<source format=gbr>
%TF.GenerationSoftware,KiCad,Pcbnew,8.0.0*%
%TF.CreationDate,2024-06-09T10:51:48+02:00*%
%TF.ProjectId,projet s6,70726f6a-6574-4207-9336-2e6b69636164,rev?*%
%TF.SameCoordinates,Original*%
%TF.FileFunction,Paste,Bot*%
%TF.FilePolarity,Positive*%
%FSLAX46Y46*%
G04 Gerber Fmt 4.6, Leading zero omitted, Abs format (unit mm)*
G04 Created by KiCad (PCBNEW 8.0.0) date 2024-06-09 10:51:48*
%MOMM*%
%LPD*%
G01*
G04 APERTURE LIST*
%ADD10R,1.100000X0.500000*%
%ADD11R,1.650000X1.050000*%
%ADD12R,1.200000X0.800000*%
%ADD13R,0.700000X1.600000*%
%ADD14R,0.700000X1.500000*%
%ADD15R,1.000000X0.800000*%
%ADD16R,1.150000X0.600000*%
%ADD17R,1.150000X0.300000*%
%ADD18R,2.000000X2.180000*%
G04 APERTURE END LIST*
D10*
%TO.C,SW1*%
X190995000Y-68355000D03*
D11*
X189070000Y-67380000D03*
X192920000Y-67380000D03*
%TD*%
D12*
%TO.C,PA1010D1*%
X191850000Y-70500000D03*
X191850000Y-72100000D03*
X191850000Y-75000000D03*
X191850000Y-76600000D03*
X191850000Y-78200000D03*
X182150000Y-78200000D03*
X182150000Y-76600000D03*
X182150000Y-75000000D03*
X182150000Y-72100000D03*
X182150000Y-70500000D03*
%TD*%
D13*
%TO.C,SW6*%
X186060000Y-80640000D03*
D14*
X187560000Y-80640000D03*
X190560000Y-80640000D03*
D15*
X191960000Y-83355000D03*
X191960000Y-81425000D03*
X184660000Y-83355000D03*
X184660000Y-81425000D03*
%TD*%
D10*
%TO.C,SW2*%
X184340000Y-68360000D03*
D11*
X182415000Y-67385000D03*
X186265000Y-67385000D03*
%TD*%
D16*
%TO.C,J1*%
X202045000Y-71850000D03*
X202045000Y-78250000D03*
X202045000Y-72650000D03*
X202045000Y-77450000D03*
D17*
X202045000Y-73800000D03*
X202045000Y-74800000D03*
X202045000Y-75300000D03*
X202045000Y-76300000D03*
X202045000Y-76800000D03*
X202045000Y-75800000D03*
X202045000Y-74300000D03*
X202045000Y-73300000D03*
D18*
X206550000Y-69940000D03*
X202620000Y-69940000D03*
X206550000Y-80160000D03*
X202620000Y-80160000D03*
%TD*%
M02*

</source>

************

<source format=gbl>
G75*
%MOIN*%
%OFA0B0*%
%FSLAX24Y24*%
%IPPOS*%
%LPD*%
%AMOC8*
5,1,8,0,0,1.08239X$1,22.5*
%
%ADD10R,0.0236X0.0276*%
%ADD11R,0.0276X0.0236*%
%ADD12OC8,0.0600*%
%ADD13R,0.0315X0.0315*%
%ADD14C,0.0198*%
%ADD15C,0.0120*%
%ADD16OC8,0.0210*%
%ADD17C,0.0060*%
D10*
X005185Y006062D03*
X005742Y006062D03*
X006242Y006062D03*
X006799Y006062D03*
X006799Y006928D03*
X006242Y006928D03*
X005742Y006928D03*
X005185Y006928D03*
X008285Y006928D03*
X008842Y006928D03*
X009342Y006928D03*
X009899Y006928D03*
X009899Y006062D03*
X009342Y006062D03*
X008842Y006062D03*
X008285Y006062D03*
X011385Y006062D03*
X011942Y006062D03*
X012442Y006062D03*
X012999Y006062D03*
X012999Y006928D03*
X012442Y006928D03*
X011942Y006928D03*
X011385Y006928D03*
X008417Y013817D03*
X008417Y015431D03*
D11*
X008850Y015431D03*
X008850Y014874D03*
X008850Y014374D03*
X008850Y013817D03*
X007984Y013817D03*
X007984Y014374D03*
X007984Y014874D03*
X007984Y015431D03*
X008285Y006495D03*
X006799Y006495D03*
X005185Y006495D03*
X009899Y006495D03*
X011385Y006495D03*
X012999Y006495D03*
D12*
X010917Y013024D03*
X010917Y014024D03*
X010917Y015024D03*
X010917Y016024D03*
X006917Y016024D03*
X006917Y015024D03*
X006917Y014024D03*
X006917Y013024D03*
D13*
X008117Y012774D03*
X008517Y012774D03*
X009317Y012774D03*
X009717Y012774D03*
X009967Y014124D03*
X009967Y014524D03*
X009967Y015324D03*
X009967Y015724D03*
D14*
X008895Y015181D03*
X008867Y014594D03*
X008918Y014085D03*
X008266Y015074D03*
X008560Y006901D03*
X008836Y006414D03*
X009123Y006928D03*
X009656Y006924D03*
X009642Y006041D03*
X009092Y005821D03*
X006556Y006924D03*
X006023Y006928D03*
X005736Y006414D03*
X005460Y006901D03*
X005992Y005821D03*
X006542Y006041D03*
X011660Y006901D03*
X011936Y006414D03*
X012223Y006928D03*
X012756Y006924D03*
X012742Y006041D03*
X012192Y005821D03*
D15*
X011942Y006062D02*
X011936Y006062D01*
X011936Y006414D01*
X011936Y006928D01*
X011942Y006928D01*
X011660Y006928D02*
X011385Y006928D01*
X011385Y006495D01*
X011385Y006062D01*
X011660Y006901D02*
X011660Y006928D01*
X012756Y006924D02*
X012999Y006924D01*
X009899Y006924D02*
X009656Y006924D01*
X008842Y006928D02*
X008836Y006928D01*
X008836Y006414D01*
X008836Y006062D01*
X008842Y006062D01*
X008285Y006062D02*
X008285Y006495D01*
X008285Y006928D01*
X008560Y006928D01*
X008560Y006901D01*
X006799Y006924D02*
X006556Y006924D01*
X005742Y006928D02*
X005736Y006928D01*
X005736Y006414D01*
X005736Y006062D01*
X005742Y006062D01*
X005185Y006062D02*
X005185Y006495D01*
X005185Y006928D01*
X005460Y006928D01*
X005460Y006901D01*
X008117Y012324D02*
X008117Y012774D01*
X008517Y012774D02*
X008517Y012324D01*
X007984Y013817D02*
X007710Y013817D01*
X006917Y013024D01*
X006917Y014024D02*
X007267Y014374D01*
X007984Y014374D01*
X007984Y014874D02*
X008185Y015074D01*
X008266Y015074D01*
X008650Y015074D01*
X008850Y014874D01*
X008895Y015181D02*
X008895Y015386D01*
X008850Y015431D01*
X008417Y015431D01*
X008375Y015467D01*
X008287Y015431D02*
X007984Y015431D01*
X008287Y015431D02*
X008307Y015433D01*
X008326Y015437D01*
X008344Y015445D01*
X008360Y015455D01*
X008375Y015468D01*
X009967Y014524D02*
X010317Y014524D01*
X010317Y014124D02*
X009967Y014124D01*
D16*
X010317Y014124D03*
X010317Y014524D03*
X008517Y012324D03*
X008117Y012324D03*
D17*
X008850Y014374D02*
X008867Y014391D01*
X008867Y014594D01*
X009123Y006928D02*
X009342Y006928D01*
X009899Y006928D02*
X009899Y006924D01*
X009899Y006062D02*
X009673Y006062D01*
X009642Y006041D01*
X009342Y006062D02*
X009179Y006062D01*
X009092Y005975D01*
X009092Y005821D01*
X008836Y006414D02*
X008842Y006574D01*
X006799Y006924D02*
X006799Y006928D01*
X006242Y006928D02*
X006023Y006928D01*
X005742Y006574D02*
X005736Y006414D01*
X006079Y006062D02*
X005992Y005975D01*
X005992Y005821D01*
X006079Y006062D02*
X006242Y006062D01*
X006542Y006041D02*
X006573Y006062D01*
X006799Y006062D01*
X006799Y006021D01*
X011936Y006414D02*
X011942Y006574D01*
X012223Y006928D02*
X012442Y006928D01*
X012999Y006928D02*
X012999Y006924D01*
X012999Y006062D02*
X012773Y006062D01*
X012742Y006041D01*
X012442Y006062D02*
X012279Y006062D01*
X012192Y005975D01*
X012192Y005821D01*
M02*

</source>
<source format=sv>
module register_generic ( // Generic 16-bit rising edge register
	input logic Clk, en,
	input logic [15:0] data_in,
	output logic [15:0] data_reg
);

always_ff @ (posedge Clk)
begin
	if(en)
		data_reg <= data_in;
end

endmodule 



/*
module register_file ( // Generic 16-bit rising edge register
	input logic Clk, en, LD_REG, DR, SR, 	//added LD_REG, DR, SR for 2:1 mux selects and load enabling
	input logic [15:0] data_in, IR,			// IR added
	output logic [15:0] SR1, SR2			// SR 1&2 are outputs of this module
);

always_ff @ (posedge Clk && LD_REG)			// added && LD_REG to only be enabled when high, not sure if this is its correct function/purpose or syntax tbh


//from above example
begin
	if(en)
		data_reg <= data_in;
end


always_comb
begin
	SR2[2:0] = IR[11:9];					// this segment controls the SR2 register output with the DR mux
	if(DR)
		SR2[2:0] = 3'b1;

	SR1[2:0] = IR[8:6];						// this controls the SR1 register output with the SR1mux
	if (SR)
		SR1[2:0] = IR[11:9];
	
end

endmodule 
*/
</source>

************

Starting at the line that contains "X008842Y006062D01*" and stopping after the line that contains "X009092Y005975D01*", write out every line exactly as it appears above, and no other line.

OUTPUT OF THE TASK:
X008842Y006062D01*
X008285Y006062D02*
X008285Y006495D01*
X008285Y006928D01*
X008560Y006928D01*
X008560Y006901D01*
X006799Y006924D02*
X006556Y006924D01*
X005742Y006928D02*
X005736Y006928D01*
X005736Y006414D01*
X005736Y006062D01*
X005742Y006062D01*
X005185Y006062D02*
X005185Y006495D01*
X005185Y006928D01*
X005460Y006928D01*
X005460Y006901D01*
X008117Y012324D02*
X008117Y012774D01*
X008517Y012774D02*
X008517Y012324D01*
X007984Y013817D02*
X007710Y013817D01*
X006917Y013024D01*
X006917Y014024D02*
X007267Y014374D01*
X007984Y014374D01*
X007984Y014874D02*
X008185Y015074D01*
X008266Y015074D01*
X008650Y015074D01*
X008850Y014874D01*
X008895Y015181D02*
X008895Y015386D01*
X008850Y015431D01*
X008417Y015431D01*
X008375Y015467D01*
X008287Y015431D02*
X007984Y015431D01*
X008287Y015431D02*
X008307Y015433D01*
X008326Y015437D01*
X008344Y015445D01*
X008360Y015455D01*
X008375Y015468D01*
X009967Y014524D02*
X010317Y014524D01*
X010317Y014124D02*
X009967Y014124D01*
D16*
X010317Y014124D03*
X010317Y014524D03*
X008517Y012324D03*
X008117Y012324D03*
D17*
X008850Y014374D02*
X008867Y014391D01*
X008867Y014594D01*
X009123Y006928D02*
X009342Y006928D01*
X009899Y006928D02*
X009899Y006924D01*
X009899Y006062D02*
X009673Y006062D01*
X009642Y006041D01*
X009342Y006062D02*
X009179Y006062D01*
X009092Y005975D01*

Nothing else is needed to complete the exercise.